I need to grab the top comments in a subreddit, from all time.
I have tried grabbing all the submissions, and iterating through them, but unfortunately the amount of posts you can get is limited to 1000.
I have tried using Subreddit.get_comments
, but it returns only 25 comments.
So I am looking for a way around that.
Can you help me out?
It is possible to use get_comments
with a parameter of limit
set to None
to get all available comments. (By default, it uses the amount for the account, which is usually 25). (The parameters that are used for get_comments
include the ones for get_content
, including limit
).
However, this probably won't do what you want – get_comments
(or more specifically /r/subreddit/comments
) only offers a list of new comments or new gilded comments, not top comments. And since get_comments
also capped to 1000 comments, you'll have trouble building a full list of top comments.
So what you really want is the original algorithm – getting the list of top submissions and then the top comments of those.
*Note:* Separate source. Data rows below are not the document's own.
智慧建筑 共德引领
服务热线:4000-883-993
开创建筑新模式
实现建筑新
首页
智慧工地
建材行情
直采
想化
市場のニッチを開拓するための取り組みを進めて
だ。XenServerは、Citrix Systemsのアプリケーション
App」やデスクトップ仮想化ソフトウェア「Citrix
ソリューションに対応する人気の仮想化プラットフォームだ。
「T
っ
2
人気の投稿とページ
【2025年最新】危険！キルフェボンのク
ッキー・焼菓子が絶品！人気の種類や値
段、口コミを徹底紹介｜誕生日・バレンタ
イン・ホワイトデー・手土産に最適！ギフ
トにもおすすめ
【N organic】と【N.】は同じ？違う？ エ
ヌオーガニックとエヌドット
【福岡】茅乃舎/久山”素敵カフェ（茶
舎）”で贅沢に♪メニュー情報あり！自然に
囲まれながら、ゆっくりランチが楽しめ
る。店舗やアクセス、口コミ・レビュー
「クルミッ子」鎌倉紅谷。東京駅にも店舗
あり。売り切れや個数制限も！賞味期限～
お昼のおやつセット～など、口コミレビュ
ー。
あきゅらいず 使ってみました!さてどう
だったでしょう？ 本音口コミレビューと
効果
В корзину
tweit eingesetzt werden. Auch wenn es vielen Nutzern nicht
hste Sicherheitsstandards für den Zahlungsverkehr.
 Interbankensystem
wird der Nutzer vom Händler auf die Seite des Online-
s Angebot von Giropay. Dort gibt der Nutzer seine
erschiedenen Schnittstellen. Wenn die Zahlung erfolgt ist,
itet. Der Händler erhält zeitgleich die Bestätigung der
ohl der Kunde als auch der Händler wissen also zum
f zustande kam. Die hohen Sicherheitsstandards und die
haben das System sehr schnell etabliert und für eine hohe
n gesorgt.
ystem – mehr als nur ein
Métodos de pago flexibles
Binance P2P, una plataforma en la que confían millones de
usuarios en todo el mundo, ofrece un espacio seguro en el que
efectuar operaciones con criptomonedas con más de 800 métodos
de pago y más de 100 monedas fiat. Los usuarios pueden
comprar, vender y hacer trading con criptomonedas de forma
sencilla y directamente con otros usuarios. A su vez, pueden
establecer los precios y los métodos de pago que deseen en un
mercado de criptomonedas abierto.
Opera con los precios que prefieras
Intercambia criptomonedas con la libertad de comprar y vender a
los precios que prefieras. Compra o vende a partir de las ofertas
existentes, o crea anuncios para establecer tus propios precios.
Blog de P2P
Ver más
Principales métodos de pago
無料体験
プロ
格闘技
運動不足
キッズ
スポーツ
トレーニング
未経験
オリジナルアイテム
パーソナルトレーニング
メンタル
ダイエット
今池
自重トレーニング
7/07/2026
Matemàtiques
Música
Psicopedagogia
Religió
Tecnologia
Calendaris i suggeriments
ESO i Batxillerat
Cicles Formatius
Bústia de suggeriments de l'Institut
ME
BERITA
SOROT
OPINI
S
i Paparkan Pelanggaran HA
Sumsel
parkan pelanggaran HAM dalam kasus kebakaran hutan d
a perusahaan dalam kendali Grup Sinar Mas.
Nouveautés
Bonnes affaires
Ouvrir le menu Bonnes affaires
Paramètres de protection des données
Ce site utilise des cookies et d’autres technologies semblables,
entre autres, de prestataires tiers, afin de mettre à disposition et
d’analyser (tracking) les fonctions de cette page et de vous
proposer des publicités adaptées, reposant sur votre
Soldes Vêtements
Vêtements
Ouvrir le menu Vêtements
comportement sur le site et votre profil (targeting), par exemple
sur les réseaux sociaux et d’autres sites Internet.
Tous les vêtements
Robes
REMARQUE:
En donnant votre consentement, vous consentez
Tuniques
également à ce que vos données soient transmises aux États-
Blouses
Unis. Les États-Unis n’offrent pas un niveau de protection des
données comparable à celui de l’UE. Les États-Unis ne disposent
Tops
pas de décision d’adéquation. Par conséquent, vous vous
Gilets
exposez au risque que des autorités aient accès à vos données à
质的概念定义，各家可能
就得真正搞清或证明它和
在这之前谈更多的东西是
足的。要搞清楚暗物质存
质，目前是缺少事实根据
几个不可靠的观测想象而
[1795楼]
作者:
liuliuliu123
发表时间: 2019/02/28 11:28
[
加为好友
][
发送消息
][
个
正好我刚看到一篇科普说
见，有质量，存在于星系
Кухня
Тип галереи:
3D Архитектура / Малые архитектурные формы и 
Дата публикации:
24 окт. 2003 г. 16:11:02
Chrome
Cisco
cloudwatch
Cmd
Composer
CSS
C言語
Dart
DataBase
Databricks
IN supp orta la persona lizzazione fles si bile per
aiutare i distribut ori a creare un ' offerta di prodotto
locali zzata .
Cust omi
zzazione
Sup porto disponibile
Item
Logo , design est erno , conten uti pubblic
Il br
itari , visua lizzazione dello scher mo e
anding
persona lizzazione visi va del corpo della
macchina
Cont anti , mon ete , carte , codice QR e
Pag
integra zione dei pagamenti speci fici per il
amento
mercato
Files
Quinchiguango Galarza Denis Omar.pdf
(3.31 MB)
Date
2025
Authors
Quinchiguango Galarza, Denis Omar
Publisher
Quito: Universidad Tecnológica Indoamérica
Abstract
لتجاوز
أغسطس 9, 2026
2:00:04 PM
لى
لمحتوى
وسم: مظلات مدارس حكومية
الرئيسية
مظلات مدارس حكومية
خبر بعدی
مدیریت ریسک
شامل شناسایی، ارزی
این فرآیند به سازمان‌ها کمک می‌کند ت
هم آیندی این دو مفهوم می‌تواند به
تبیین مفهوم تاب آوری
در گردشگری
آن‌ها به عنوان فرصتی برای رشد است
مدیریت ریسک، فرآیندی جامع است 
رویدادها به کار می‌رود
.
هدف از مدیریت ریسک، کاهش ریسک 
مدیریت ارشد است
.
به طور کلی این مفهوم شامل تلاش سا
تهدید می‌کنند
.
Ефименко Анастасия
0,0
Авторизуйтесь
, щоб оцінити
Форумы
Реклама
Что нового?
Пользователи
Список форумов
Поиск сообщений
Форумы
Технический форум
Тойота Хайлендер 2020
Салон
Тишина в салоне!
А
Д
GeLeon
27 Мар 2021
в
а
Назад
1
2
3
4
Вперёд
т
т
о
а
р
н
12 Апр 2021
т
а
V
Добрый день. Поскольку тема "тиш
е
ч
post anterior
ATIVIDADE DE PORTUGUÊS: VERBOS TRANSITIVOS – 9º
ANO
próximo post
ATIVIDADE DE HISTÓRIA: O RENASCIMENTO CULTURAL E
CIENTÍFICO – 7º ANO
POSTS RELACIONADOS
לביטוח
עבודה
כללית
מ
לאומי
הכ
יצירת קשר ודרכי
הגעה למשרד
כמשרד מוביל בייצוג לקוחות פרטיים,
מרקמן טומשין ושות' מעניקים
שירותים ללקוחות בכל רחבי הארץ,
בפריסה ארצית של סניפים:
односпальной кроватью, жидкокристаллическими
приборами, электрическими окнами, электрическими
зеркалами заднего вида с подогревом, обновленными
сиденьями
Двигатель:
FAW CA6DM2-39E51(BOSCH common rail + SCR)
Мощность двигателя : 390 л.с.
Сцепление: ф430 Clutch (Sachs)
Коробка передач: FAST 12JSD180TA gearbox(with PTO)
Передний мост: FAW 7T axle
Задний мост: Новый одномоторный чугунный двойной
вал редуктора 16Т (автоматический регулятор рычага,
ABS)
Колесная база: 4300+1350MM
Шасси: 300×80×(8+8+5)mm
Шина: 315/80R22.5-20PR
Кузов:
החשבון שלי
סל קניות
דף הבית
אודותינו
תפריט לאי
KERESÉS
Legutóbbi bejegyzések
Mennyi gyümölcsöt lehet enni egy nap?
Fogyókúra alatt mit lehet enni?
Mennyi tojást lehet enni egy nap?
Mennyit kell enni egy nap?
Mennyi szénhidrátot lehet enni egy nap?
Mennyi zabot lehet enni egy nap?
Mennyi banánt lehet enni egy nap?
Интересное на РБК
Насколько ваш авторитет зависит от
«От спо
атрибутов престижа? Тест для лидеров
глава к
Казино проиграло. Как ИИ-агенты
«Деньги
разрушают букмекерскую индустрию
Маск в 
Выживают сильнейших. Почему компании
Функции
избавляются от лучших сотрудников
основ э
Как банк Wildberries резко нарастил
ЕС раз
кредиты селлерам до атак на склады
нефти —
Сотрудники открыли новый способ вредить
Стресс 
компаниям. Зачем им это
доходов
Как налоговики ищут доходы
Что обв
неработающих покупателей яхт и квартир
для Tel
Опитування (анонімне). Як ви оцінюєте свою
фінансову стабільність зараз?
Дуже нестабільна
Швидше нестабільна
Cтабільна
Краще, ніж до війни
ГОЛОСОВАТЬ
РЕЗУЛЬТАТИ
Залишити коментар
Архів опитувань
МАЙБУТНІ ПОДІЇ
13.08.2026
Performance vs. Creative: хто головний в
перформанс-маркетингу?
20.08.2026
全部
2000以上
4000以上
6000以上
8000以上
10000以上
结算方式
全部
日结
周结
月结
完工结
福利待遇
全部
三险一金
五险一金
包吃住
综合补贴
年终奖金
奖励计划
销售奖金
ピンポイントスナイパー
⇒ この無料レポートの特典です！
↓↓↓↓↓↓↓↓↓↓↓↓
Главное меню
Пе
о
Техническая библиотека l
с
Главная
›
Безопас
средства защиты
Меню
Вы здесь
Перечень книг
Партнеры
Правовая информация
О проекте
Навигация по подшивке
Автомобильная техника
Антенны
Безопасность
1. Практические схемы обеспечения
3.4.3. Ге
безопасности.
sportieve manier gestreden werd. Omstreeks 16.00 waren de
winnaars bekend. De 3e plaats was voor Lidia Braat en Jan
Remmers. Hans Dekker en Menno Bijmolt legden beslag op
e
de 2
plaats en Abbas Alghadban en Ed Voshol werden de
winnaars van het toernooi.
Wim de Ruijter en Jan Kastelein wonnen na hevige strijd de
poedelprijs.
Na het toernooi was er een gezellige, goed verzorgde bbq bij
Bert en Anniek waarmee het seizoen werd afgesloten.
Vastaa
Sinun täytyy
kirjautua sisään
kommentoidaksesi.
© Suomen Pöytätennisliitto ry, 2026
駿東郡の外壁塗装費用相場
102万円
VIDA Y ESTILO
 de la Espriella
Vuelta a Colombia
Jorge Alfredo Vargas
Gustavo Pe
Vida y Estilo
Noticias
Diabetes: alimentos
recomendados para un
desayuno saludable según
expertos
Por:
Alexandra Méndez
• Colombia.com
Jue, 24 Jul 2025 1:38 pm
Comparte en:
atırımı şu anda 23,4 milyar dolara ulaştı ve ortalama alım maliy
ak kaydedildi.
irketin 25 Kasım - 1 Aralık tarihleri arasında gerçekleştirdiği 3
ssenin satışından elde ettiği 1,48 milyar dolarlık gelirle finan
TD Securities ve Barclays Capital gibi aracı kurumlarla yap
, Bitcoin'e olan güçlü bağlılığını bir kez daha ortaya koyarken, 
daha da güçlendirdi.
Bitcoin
It's not the perfect system (a low-scoring post might actually have a highly voted comment), but it's the best possible.
Here's some code:
import praw
r = praw.Reddit(user_agent='top_comment_test')
subreddit = r.get_subreddit('opensource')
top = subreddit.get_top(params={'t': 'all'}, limit=25) # For a more potentially accurate set of top comments, increase the limit (but it'll take longer)
all_comments = []
for submission in top:
submission_comments = praw.helpers.flatten_tree(submission.comments)
#don't include non comment objects such as "morecomments"
real_comments = [comment for comment in submission_comments if isinstance(comment, praw.objects.Comment)]
all_comments += real_comments
all_comments.sort(key=lambda comment: comment.score, reverse=True)
top_comments = all_comments[:25] #top 25 comments
print top_comments